Фрагмент документа.
- - - - -

Наконец, и в головной полк были уряжены воеводы. Ими стали два брата из боярского рода Всеволожей, Дмитрий и Владимир Александровичи.
Русское войско в боевом построении как бы уподоблялось человеческому телу, не случайны поэтому и телесные названия его частей: головной, или великий, полк, полк правой руки, полк левой руки. На Девичьем поле была произведена прикидка: кто, где и под чьим началом будет находиться в предстоящем сражении. Но именно лишь прикидка. Многое ещё могло поменяться и, как увидим, поменялось или дополнилось. А сейчас важно было хотя бы начерно закрепить военачальников за их полками, чтобы люди пригляделись к ним заранее.
На смотр собрались затемно, нужно поскорее всё закончить и в тот же день продолжить поход. В два неполных дня рассчитывали поспеть к усть-Лопасне. Там назначалась встреча с князем Владимиром Андреевичем, шедшим из Серпухова, и «великим воеводой» Тимофеем Васильевичем Вельяминовым. Этот должен был подвести с собой от Москвы остаток ополченцев, по разным причинам задержавшихся.
Коломна истаяла за спиной, великокняжеские полки опять двигались в походном порядке, от Оки старались держаться на расстоянии, чтобы перемещение такой громадной воинской силы не было заметно с рязанской стороны. Как знать, что у неё на уме, у той стороны? Если Мамаю донесут, что Дмитрий спешно оставил Коломну и движется вверх по Оке, не изменит ли ордынец своих дальнейших намерений? Но, впрочем, донести ему смогут через два дня на третий, никак не раньше. А к тому времени русская рать уже будет переправляться через Оку.

- - - - -

Данные оценки позы:
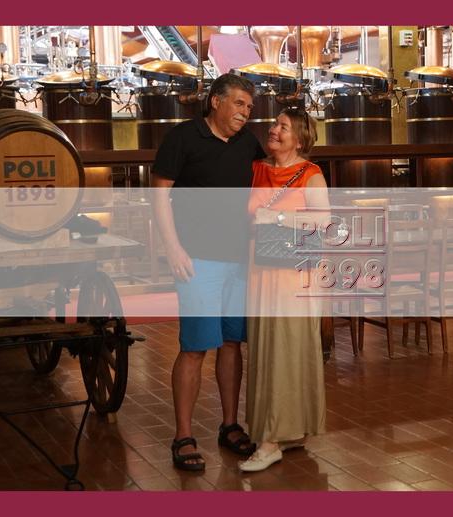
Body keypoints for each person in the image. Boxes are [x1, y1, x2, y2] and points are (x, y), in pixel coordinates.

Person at [151, 73, 266, 472]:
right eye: (239, 104)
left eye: (249, 107)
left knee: (232, 344)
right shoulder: (183, 138)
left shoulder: (248, 143)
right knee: (195, 347)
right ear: (216, 101)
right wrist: (172, 247)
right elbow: (159, 197)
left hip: (240, 261)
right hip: (197, 260)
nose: (245, 113)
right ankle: (183, 436)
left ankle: (230, 425)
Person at [240, 108, 329, 472]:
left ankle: (271, 441)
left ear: (300, 139)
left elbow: (323, 222)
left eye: (283, 127)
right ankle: (289, 431)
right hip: (260, 271)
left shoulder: (311, 175)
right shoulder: (257, 169)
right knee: (266, 351)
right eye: (274, 124)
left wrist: (276, 217)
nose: (273, 130)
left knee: (287, 351)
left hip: (294, 275)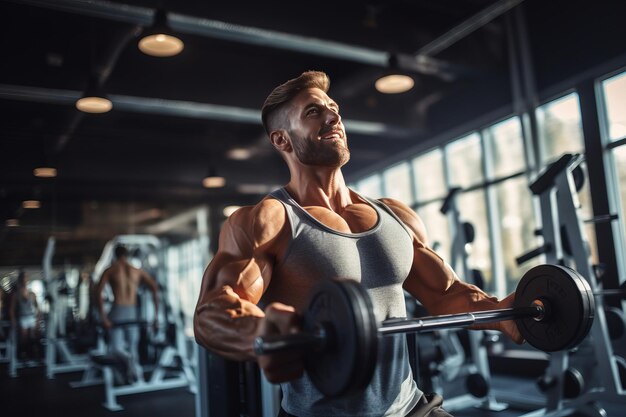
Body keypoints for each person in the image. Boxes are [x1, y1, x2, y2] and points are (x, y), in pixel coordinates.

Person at [193, 71, 523, 417]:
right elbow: (211, 313)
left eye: (333, 108)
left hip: (411, 407)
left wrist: (502, 313)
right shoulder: (268, 221)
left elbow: (444, 293)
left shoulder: (395, 215)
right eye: (313, 112)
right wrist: (258, 333)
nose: (333, 117)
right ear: (281, 140)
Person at [96, 245, 160, 384]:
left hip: (118, 310)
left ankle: (128, 365)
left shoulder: (110, 270)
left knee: (115, 348)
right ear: (127, 255)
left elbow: (98, 293)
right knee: (133, 347)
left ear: (114, 255)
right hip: (132, 311)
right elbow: (154, 288)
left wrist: (103, 317)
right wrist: (156, 315)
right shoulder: (137, 271)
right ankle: (134, 376)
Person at [9, 270, 41, 360]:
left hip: (31, 317)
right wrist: (13, 321)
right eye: (23, 277)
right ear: (20, 279)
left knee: (34, 337)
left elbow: (38, 307)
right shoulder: (16, 294)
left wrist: (38, 319)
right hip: (22, 318)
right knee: (24, 339)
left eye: (26, 277)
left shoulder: (32, 293)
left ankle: (34, 355)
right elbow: (12, 309)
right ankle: (24, 355)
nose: (24, 279)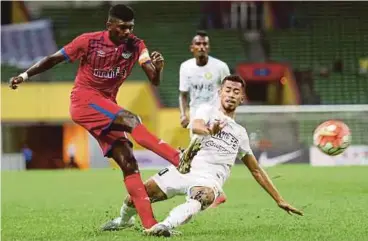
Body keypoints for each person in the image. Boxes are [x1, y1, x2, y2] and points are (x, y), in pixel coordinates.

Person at [9, 4, 193, 232]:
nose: (127, 32)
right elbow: (54, 59)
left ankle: (150, 225)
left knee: (128, 162)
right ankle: (178, 159)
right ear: (109, 25)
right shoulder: (88, 41)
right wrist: (24, 75)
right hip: (84, 101)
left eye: (130, 27)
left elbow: (153, 80)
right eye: (123, 27)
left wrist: (159, 68)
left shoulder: (136, 45)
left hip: (107, 107)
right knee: (132, 119)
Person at [102, 75, 303, 237]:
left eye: (236, 92)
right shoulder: (206, 110)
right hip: (184, 168)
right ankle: (123, 221)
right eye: (228, 90)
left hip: (210, 180)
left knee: (200, 198)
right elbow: (197, 126)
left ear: (242, 98)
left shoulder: (240, 133)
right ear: (220, 93)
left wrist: (279, 199)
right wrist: (209, 131)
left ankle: (164, 226)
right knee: (135, 197)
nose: (231, 95)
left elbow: (256, 170)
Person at [178, 30, 231, 207]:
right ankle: (214, 192)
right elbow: (183, 94)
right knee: (196, 154)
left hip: (215, 116)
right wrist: (183, 114)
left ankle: (207, 192)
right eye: (198, 44)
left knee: (204, 154)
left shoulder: (220, 67)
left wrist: (227, 116)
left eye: (205, 44)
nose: (202, 47)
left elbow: (228, 90)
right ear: (192, 48)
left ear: (208, 47)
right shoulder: (185, 67)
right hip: (196, 117)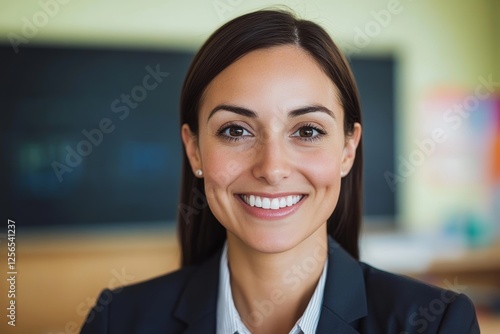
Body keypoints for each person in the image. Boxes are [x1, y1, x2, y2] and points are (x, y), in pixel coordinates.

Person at [81, 9, 479, 334]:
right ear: (194, 150)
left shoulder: (435, 324)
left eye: (307, 131)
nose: (272, 168)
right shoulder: (118, 322)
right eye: (235, 131)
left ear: (347, 149)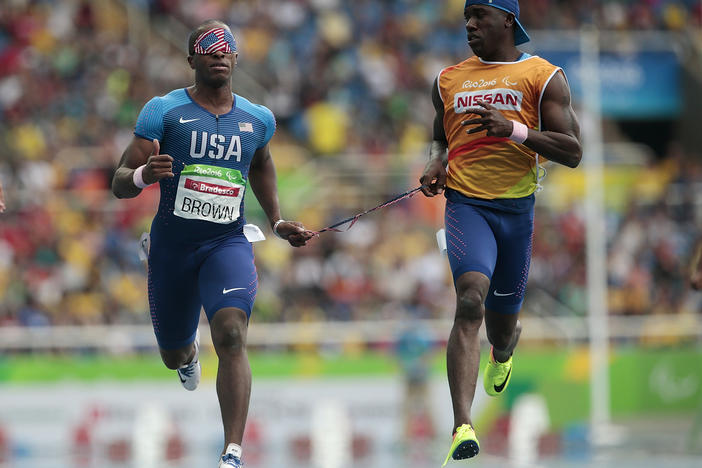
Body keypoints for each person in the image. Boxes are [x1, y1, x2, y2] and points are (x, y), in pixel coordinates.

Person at [111, 20, 313, 468]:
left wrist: (276, 221)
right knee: (173, 354)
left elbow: (261, 165)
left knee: (232, 333)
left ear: (237, 60)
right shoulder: (163, 112)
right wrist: (146, 175)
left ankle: (232, 452)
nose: (219, 54)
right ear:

- - - - -

Задание.
Перепишите часть фрагмента о сборах русского войска, которая начинается словами «Наконец, и в» и заканчивается словами «к ним заранее.», подставив «проверка» вместо «прикидка».

Поле ответа.
Наконец, и в головной полк были уряжены воеводы. Ими стали два брата из боярского рода Всеволожей, Дмитрий и Владимир Александровичи.
Русское войско в боевом построении как бы уподоблялось человеческому телу, не случайны поэтому и телесные названия его частей: головной, или великий, полк, полк правой руки, полк левой руки. На Девичьем поле была произведена проверка: кто, где и под чьим началом будет находиться в предстоящем сражении. Но именно лишь проверка. Многое ещё могло поменяться и, как увидим, поменялось или дополнилось. А сейчас важно было хотя бы начерно закрепить военачальников за их полками, чтобы люди пригляделись к ним заранее.